Mike Sloane, director of the New Mexico Department of Game and Fish, told lawmakers he believes the Legislature needs to provide more direction for how his agency is supposed to deal with the situation.

While the court ruling states that the public has the right to use public waters that cross private property, Sloane said he doesn’t know what to tell his officers about what’s reasonably necessary for the public to enjoy that right. He questioned whether it’s permissible for people to go 1 foot onto the bank of a river or a stream, or 5 feet or 100 yards.

“Between the commission not really having the authority to promulgate regulations, and the sort of murky nature of the ‘reasonably necessary’ language, I think there’s additional legislative action that needs to be taken regarding what is the stream-access right,” Sloane told lawmakers.

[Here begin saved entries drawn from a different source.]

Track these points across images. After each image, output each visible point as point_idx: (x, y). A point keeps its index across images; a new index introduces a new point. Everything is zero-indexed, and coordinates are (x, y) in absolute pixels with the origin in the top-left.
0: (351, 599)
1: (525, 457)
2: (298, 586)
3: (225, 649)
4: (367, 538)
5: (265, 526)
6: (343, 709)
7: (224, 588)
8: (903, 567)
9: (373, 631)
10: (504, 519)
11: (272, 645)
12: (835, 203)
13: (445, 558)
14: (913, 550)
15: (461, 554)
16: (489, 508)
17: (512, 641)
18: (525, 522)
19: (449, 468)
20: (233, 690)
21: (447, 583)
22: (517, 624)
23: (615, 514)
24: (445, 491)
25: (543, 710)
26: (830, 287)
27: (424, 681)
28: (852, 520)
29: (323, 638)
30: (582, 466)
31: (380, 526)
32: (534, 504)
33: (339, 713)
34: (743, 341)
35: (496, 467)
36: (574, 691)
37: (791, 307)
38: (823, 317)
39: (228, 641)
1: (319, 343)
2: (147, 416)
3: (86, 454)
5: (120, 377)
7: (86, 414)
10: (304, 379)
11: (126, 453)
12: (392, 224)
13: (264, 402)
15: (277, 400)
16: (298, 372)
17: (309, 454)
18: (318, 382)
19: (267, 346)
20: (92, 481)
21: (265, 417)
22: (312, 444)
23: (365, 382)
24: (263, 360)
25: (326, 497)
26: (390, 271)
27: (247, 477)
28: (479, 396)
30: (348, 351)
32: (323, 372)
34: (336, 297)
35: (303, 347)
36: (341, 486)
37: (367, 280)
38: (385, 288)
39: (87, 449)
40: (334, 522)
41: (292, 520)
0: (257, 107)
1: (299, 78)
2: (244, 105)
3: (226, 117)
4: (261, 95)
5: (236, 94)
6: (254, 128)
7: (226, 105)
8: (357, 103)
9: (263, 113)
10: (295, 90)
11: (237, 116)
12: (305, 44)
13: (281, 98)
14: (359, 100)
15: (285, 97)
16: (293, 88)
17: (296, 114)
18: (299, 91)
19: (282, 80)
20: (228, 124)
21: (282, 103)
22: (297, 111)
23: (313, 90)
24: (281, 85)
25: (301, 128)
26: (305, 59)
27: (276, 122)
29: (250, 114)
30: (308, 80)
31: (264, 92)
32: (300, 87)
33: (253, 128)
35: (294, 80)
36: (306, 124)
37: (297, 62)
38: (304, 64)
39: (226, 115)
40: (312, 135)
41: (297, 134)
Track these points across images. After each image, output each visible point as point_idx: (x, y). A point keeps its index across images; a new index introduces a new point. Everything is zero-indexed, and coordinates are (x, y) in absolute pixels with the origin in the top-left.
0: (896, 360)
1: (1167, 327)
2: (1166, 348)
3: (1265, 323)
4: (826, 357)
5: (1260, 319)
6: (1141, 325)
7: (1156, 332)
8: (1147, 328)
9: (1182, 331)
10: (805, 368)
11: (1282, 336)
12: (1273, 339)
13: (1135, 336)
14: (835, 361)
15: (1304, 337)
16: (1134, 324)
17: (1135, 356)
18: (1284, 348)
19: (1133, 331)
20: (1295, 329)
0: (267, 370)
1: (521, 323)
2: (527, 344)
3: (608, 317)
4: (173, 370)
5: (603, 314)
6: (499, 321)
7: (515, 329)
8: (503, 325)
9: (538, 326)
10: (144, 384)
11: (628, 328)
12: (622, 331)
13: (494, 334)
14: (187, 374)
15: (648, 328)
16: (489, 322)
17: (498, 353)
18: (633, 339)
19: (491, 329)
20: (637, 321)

Committee Vice Chair Rep. Matthew McQueen, D-Galisteo, told Sloane he sees the issue before the committee as how the state is going to enforce the public’s right to access public waters. He told Sloane that the game department and the game commission largely created the current problem.

McQueen noted that Sloane said his officers couldn’t enforce the court ruling because they couldn’t say if people have the right to go a certain distance onto the river bank. But McQueen asked Sloane if it would require any legal interpretation to understand that a fence across a river blocks public access.

Sloane noted that the regulation was promulgated under a previous administration. “There are valid reasons to put a fence across a stream,” he said. “We’re a fence-out state.”

State law requires landowners to put up fences to keep livestock off their property.

Grayson told the committee that no landowner may block public access to a river or stream. “There has to be access,” he said. “ And anytime access is limited, the attorney generals’ office will respond,” he said.

Sen. Antoinette Sedillo Lopez, D-Bernalillo, told Sloane that the Legislature generally doesn’t get into the details of setting regulations such as how many feet up the river bank a person may go. “I’m a little taken aback, I guess, that you want us to get into that level of detail,” she said. 

Sedillo Lopez told Sloane that saying his agency doesn’t have authority over fences doesn’t address his agency’s overall authority and responsibility to address the matter. “This is an area where you could take leadership,” she said. “I think this is an opportunity for the department to take some leadership.”

Speaking after the meeting, Deubel said the NMWF is grateful that New Mexico Attorney General Raúl Torrez and his staff recognize the importance and urgency of addressing the stream-access issue and are prepared to take action on behalf of the public. 

Deubel said he would encourage anyone who encounters an improper barrier to accessing public water to file a complaint with the Attorney General’s Office. 

“Laws that govern the public’s access to publicly owned natural resources need to be enforced equally without regard to how big someone’s checkbook is, or who the recipient of those checks is,” Deubel said.